Yes, Books About Happiness. It's one of my favorite genres.
I've read Learned Optimism by Martin Seligman and Happiness: Lessons from a New Science by Richard Leyman and Gretchen Rubin's Happiness Project and Happier at Home and the Dalai Lama's The Art of Happiness and Sonja Lyubomirsky's earlier book, The How of Happiness.
How could I pass up Lyubomirsky's new book, The Myths of Happiness?
Of course I couldn't.
And I am happy to report that reading it was four hours happily spent.
Lyubomirsky's underlying theme relies on the truth of two quotes: Pasteur reminds us, “Chance favors the prepared mind,” and Socrates notes, “He who is not contented with what he has, Would not be contented with what he would like to have.”

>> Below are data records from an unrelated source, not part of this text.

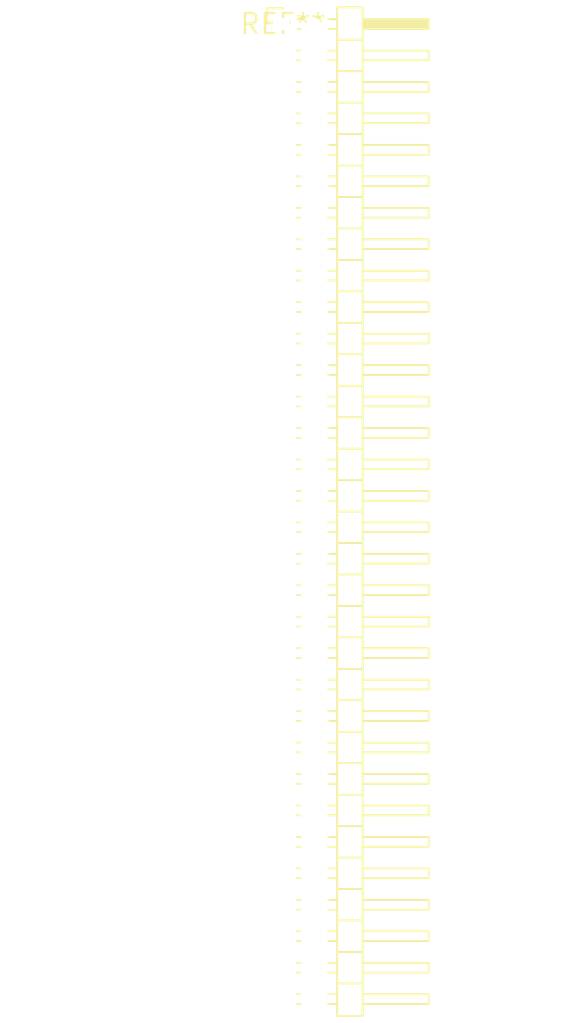
<source format=kicad_pcb>
(kicad_pcb (version 20240108) (generator pcbnew)

  (general
    (thickness 1.6)
  )

  (paper "A4")
  (layers
    (0 "F.Cu" signal)
    (31 "B.Cu" signal)
    (32 "B.Adhes" user "B.Adhesive")
    (33 "F.Adhes" user "F.Adhesive")
    (34 "B.Paste" user)
    (35 "F.Paste" user)
    (36 "B.SilkS" user "B.Silkscreen")
    (37 "F.SilkS" user "F.Silkscreen")
    (38 "B.Mask" user)
    (39 "F.Mask" user)
    (40 "Dwgs.User" user "User.Drawings")
    (41 "Cmts.User" user "User.Comments")
    (42 "Eco1.User" user "User.Eco1")
    (43 "Eco2.User" user "User.Eco2")
    (44 "Edge.Cuts" user)
    (45 "Margin" user)
    (46 "B.CrtYd" user "B.Courtyard")
    (47 "F.CrtYd" user "F.Courtyard")
    (48 "B.Fab" user)
    (49 "F.Fab" user)
    (50 "User.1" user)
    (51 "User.2" user)
    (52 "User.3" user)
    (53 "User.4" user)
    (54 "User.5" user)
    (55 "User.6" user)
    (56 "User.7" user)
    (57 "User.8" user)
    (58 "User.9" user)
  )

  (setup
    (pad_to_mask_clearance 0)
    (pcbplotparams
      (layerselection 0x00010fc_ffffffff)
      (plot_on_all_layers_selection 0x0000000_00000000)
      (disableapertmacros false)
      (usegerberextensions false)
      (usegerberattributes false)
      (usegerberadvancedattributes false)
      (creategerberjobfile false)
      (dashed_line_dash_ratio 12.000000)
      (dashed_line_gap_ratio 3.000000)
      (svgprecision 4)
      (plotframeref false)
      (viasonmask false)
      (mode 1)
      (useauxorigin false)
      (hpglpennumber 1)
      (hpglpenspeed 20)
      (hpglpendiameter 15.000000)
      (dxfpolygonmode false)
      (dxfimperialunits false)
      (dxfusepcbnewfont false)
      (psnegative false)
      (psa4output false)
      (plotreference false)
      (plotvalue false)
      (plotinvisibletext false)
      (sketchpadsonfab false)
      (subtractmaskfromsilk false)
      (outputformat 1)
      (mirror false)
      (drillshape 1)
      (scaleselection 1)
      (outputdirectory "")
    )
  )

  (net 0 "")

  (footprint "PinHeader_2x32_P2.00mm_Horizontal" (layer "F.Cu") (at 0 0))

)

</source>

Chapter by chapter, Lyubomirsky examines all the myths of happiness we Americans hide in our hearts—all the I'll Be Happy When's and all the I Can't Be Happy If's—and explodes them, using a lovely combination of scientific research and case studies.
Turns out, we are much more resilient than we think we are. We keep walking through great traumas with scarcely more than a few months' dip in happiness. We keep walking through great good fortune with scarcely more than a few months' rise in happiness.
Interesting. Unexpected. Good to know.